**Extract provided**
————————

The promise of a more candid president is irresistible. It's insulting when Bush spins so wildly while claiming to be plainspoken. If he admits the obvious, the press can spend less time trying to make him do so and more on questions about future policy. Democrats might also be shamed into a more honest dialogue.

But should we believe that the president really has changed? Politicians and no-good boyfriends have traditionally used watery admissions to give the appearance of change without actually changing. Is Bush now listening and facing up to reality? Or is he saying he's listening, the better to tune out criticism and facts he doesn't want to hear?
Who knows? Dickerson has his views -
Bush still has a way to go with this whole candor thing. He says he's listening to his critics but then labels them as defeatists. Asked in his press conference Monday what he thought his biggest mistake was during his tenure and what he had learned from it, Bush didn't offer much. He saw the question as a trap, just as he did when I asked him the same question in April 2004. This time, he talked briefly about training the Iraqi civilian defense force poorly and moved on.

————————

**Required action 1**
In one to three sentences, explain why the passage on Bush's candor says a more candid president would be welcome.
**Required action 2**
Answer these questions using the passage on Bush's candor:
(a) What label does Bush give his critics?
(b) When had Bush been asked the same question about his biggest mistake before?
(c) What mistake did Bush briefly mention at his Monday press conference?
**Required action 3**
Continue the passage on Bush's candor from its final sentence.
The records that follow have no connection to the text on Bush's candor.

————————

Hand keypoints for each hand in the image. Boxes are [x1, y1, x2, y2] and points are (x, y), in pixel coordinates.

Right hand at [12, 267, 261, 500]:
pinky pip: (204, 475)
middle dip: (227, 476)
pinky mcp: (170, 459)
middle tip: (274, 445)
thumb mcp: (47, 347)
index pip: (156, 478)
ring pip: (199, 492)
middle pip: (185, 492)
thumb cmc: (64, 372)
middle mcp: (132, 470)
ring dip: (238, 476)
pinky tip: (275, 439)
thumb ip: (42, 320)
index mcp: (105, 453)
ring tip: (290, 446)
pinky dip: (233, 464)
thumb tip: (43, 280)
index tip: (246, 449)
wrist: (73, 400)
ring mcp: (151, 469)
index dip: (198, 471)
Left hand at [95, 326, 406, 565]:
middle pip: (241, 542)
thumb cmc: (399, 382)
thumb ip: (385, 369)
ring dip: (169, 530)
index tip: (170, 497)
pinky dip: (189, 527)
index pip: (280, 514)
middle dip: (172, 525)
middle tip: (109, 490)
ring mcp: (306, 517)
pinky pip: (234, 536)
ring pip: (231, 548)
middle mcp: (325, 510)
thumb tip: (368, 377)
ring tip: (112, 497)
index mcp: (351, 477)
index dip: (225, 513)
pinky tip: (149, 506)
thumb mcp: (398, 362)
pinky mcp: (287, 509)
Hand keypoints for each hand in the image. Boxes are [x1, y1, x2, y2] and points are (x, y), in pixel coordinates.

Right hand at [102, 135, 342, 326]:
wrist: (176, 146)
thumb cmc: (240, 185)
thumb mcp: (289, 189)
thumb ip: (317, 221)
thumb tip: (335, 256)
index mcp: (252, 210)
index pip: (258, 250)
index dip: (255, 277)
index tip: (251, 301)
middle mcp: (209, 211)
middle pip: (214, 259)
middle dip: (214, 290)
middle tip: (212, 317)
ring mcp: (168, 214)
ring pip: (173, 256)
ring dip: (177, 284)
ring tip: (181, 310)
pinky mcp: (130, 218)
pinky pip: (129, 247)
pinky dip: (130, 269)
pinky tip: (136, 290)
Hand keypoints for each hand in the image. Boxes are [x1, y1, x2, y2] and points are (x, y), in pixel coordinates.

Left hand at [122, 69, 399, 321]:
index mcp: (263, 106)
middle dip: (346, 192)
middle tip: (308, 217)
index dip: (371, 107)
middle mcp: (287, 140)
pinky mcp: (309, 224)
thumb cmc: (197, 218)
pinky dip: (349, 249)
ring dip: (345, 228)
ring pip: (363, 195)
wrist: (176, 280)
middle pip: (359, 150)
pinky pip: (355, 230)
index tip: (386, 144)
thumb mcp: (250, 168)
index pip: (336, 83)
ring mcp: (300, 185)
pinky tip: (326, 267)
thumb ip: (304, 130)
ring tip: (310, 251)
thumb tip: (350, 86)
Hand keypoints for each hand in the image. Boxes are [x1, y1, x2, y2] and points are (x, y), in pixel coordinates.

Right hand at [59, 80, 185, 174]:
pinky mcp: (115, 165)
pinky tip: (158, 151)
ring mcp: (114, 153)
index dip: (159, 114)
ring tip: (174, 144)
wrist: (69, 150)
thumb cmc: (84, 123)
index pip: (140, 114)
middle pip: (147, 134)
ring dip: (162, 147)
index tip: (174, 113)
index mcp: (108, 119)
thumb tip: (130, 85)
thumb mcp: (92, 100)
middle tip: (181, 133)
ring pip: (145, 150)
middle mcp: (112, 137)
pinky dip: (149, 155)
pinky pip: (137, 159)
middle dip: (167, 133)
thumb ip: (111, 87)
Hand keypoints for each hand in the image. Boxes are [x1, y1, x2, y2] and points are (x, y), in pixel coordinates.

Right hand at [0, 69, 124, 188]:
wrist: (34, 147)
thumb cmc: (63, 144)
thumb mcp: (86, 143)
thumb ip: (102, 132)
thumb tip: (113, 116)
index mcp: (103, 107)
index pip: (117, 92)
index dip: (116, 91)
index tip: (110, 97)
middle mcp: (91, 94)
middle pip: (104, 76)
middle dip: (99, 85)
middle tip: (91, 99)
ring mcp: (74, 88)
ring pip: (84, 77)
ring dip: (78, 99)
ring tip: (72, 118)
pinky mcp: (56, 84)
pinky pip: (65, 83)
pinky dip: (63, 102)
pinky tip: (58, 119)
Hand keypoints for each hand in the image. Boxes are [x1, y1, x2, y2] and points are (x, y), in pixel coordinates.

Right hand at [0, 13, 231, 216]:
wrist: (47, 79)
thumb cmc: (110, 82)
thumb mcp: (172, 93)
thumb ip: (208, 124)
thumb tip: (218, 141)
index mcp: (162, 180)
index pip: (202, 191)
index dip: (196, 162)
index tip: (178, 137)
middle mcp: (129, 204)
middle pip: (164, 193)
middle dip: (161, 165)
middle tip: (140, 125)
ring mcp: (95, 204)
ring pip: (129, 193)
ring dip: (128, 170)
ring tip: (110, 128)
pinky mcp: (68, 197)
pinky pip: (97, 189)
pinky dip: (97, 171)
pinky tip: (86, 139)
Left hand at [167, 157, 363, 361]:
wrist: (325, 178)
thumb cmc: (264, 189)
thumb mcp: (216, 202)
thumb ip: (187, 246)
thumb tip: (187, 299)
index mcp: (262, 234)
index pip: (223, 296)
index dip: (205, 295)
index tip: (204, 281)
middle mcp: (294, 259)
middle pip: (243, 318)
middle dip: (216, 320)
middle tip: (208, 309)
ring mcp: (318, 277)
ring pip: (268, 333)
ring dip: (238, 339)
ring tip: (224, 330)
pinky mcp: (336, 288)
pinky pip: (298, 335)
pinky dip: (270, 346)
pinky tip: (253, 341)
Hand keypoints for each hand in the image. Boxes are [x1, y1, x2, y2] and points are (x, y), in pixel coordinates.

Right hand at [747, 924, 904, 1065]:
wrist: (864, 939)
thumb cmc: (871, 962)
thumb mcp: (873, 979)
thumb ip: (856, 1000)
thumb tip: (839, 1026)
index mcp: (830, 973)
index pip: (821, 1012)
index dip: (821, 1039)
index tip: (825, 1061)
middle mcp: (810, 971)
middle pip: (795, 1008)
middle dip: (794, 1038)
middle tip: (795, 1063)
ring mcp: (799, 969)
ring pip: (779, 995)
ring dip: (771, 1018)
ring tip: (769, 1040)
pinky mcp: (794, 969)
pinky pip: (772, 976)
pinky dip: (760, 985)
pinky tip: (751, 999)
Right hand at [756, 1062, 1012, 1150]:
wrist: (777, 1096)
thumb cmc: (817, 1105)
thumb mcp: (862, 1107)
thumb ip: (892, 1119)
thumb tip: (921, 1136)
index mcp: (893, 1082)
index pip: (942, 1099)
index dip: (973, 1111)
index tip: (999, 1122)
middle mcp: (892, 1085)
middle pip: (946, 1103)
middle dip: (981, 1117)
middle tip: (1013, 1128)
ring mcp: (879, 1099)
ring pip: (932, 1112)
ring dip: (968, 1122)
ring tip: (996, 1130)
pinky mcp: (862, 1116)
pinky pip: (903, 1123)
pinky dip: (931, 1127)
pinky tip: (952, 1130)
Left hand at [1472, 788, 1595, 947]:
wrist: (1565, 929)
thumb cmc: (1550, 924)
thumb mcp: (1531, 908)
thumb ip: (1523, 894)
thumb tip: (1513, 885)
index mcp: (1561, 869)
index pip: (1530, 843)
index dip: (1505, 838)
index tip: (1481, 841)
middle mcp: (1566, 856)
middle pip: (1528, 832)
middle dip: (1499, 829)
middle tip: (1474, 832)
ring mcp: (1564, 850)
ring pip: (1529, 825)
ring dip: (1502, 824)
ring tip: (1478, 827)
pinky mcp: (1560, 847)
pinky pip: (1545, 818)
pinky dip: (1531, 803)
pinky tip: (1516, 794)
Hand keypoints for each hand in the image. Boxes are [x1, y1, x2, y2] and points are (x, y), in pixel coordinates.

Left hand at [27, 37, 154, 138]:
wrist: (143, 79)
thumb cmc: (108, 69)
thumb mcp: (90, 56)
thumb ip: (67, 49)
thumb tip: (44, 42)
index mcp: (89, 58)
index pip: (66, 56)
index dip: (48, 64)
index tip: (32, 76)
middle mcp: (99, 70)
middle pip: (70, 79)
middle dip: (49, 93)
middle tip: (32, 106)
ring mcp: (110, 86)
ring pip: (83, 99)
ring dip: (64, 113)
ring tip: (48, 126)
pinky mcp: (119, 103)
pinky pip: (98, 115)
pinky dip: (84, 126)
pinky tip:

————————

**Task output 1**
If Bush admits the obvious, the press can spend less time trying to make him do so and more time on questions about future policy. A more candid president might also shame Democrats into a more honest dialogue, and it is insulting when he spins wildly while claiming to be plainspoken.

**Task output 2**
(a) Defeatists.
(b) In April 2004.
(c) Training the Iraqi civilian defense force poorly.

**Task output 3**
... Bush surely has the capability to be candid. Those of us who have talked to him off the record have seen it. White House aides have struggled for years to show that side of Bush to the public but always fail because Bush says things off the record that would get him crucified. It's not just rough language that he thinks would hurt him. Bush doesn't think he can speak plainly without his comments being taken out of context - without Democrats doing what the RNC is doing to them. Bush can say in private that he understands that the mere presence of U.S. soldiers helps feed the Iraqi insurgency, but in public he's never going to say anything that might look like he's undermining U.S. troops. If people think he's clueless because he won't speak this and others truths out loud, he's willing to suffer that.
It sounds like the man is trapped. And here Fred Kaplan suggests that in the Oval Office speech Bush close to delivering a frank and forthright speech "but in the crunch, he reverted to form and the by-now-predictable mix of fact, distortion, and fantasy."

Well, there's a lot of that going around, along with some odd documents.